Paca lengsernya Soeharto dari kursi pemerintahan 1998, gerakan mahasiswa tetap ada sampai tahun 2002, namun masa berikutnya gerakan mahasiswa mulai kehilangan ‘taring’, itu bisa dilihat dari aksi-aksi mahasiswa yang tidak konsisten untuk terus memonitoring isu yang diangkat, hingga pemerintah pun bisa tenang tanpa harus mengelus dada jika ada aksi mahasiswa. Seperti yang dikemukakan Yudi selaku Ketua II Liga Mahasiswa Nasional Demokratik (LMND) pusat, yang melihat karena tidak berjalannya agenda reformasi sehingga mengakibatkan gerakan mahasiswa sekarang menjadi kehilangan arah, “gerakan mahasiswa sekarang seolah-olah tidak memunyai tujuan pasti, mereka mau kemana dan apa yang mereka inginkan,” tuturnya.
Selanjutnya wacana yang berekembang dikalangan mahasiswa yang masih intens dalam gerakan, khususnya yang kecewa akan keadaan dan pola pikir mahasiswa di era reformasi, bahwa hilangnya arah gerak mahasiswa saat ini karena imbas dari kurang matangnya konsep reformasi itu sendiri, seperti yang dikatakan oleh Andrian selaku Kabag Kebijakan Publik Kesatuan Aksi Mahasiswa Muslim Indonesia (KAMMI) Bandung. menurut Andrian, penggulingan Orde Baru hanya terfokus pada pemimpinnya saja ‘Soeharto’, sementara sistem yang dibangun oleh rezim tersebut selama 32 tahun masih mengakar kuat, “itu tidak disadari oleh gerakan mahasiswa sekarang,” tuturnya.

* SOAL DAN TUGAS:
1. Sebutkan semua nama orang yang muncul dalam kutipan tentang gerakan mahasiswa.
2. Lanjutkan kutipan tentang gerakan mahasiswa setelah kalimat terakhirnya.
Baris-baris data tidak dipakai untuk mengerjakan bagian ini.

* DATA YANG DIBERIKAN:
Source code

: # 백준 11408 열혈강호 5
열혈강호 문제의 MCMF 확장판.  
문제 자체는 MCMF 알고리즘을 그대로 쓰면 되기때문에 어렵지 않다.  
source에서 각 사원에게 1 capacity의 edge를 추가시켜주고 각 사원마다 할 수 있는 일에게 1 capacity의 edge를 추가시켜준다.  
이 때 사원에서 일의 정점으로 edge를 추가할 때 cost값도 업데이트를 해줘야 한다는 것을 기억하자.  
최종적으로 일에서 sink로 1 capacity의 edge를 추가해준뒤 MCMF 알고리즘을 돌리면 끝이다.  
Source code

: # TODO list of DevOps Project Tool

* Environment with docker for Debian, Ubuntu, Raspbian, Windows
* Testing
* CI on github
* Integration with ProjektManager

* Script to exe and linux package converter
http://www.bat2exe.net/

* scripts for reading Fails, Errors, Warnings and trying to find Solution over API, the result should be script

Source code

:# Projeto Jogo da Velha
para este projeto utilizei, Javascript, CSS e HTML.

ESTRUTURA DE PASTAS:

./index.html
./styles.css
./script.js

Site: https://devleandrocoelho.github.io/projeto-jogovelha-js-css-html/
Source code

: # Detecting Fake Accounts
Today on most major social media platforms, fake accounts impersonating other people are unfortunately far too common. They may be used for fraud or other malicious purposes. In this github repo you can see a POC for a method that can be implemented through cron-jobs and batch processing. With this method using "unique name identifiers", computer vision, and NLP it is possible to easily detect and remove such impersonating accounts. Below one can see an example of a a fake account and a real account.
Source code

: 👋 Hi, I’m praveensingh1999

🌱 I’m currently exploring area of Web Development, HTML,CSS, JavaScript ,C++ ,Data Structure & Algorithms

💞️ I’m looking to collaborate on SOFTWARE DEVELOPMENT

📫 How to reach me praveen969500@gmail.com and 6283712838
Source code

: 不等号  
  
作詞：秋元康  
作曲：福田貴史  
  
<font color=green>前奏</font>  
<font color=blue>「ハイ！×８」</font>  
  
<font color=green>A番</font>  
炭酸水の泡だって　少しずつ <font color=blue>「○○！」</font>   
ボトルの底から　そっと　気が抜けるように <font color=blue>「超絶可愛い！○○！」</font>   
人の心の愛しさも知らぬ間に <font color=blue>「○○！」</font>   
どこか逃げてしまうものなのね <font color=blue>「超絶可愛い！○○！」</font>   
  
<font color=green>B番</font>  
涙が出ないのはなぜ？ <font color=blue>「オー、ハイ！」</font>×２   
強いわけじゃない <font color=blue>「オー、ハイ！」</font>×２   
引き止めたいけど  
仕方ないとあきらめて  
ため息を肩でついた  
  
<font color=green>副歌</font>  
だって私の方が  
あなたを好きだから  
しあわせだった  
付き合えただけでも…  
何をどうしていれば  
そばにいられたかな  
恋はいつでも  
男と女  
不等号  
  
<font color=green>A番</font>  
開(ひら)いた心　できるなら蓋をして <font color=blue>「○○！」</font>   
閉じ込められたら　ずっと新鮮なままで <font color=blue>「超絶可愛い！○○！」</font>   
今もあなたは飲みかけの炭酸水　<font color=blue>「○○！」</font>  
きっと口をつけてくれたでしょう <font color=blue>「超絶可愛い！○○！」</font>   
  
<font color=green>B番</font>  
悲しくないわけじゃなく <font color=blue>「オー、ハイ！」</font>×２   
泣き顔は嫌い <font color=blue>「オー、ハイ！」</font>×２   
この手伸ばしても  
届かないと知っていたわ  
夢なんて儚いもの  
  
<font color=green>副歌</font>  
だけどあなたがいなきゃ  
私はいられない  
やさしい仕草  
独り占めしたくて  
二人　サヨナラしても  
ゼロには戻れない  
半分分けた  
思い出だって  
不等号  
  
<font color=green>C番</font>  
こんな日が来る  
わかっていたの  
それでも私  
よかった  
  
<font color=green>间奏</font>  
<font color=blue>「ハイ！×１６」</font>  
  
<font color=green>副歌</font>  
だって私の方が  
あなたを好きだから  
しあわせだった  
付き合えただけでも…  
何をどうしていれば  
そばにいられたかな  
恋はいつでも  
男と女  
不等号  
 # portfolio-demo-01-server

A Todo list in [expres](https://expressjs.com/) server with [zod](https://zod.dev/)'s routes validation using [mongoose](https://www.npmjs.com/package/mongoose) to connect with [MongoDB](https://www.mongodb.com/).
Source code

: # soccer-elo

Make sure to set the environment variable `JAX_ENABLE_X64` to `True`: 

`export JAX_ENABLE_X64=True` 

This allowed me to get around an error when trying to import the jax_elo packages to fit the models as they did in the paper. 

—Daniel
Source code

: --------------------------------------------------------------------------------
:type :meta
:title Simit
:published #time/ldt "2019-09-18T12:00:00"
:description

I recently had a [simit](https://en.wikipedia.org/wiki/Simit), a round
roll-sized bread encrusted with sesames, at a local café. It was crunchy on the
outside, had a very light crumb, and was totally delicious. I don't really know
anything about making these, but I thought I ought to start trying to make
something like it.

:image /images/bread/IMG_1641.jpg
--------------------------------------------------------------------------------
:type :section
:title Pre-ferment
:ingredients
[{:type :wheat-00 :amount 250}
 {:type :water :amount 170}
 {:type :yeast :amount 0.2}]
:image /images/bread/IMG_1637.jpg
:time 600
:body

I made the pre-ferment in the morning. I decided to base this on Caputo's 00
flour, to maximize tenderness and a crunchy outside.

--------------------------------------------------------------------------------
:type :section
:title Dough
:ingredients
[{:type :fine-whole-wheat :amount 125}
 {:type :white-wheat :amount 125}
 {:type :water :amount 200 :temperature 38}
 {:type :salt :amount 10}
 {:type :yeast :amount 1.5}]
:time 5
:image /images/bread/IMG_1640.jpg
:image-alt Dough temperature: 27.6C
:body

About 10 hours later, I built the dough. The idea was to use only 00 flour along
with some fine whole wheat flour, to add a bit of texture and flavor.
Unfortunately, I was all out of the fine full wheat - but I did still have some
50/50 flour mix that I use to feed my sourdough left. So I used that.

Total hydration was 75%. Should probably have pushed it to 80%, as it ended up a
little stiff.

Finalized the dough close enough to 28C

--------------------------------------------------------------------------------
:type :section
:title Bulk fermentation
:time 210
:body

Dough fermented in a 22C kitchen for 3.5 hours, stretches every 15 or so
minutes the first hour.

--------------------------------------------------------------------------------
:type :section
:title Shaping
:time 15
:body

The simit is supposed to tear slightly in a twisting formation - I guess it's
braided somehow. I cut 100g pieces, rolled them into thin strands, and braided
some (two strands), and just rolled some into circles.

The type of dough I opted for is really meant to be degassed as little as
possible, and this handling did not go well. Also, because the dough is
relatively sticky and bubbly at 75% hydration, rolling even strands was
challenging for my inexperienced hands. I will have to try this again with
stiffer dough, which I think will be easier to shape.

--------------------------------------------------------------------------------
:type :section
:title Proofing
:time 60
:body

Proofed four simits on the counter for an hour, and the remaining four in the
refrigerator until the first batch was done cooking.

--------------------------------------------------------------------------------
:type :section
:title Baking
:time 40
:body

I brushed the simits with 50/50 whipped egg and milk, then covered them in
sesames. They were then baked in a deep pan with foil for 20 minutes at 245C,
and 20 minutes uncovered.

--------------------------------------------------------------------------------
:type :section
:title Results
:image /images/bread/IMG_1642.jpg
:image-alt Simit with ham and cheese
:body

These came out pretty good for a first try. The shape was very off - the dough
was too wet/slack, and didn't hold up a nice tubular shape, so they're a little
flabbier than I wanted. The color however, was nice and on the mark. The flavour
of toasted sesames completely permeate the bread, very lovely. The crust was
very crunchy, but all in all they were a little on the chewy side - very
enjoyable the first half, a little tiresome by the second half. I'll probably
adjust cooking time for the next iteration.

* HASIL LATIHAN:
1. Soeharto, Yudi, Andrian

2.
Lamunan para demonstran
“Satu komando, satu perjuangan”
Itu yang sering kita dengar ketika mahasiswa melakukan aksi turun ke jalan. Namun yel-yel pemicu semangat tersebut sepantasnya pula dikembalikan dalam bentuk pertanyaan, benarkah ada persatuan untuk sebuah perjuangan dari berbagai bendera yang diusung oleh gerakan mahasiswa? Atau dapat dipertanyakan ulang, apakah aksi turun ke jalan, mengutuk, mencaci, memblokir jalan, dan berbagai aksi yang mengatasnamakan rakyat dengan segala aksesoris tindakan yang meresahkan masyarakat pada umumnya itu layak disebut perjuangan?
Aksi demonstrasi memang salah satu cara mahasiswa untuk meneriakan aspirasinya ketika kaum intelektual ini merasa gelisah, namun terlepas dari berbagai kegelisahan mahasiswa era ‘3 G’ ini, sepantasnya kita bertanya apakah aksi demonstrasi adalah satu-satunya cara mahasiswa untuk mengungkapkan aspirasi rakyat.
Berbicara soal aspirasi, seorang aktifis era 1970-an, dr Hariman Siregar, punya pendapat sendiri menanggapi soal aksi mahasiswa yang sepi peminat ketimbang bobotoh persib. Menurut Hariman, permasalahan terletak pada isu yang diusung oleh aktifis gerakan sekarang yang kurang populis di mata masyarakat, “Gerakan mahasiswa akan menjadi besar jika isunya menyentuh semua orang,” katanya. Pernyataan seorang Hariman memang tidak berlebihan, sebuah gerakan akan menjadi besar jika memang isu yang diangkat adalah kepentingan dari semua pihak atau dengan kata lain isu tersebut memang layak untuk mengatasnamakan rakyat, bukan dari kelompok-kelompok tertentu yang memunyai kepentingan tersendiri, “makanya aksi itu nggak laku,” ketus Hariman.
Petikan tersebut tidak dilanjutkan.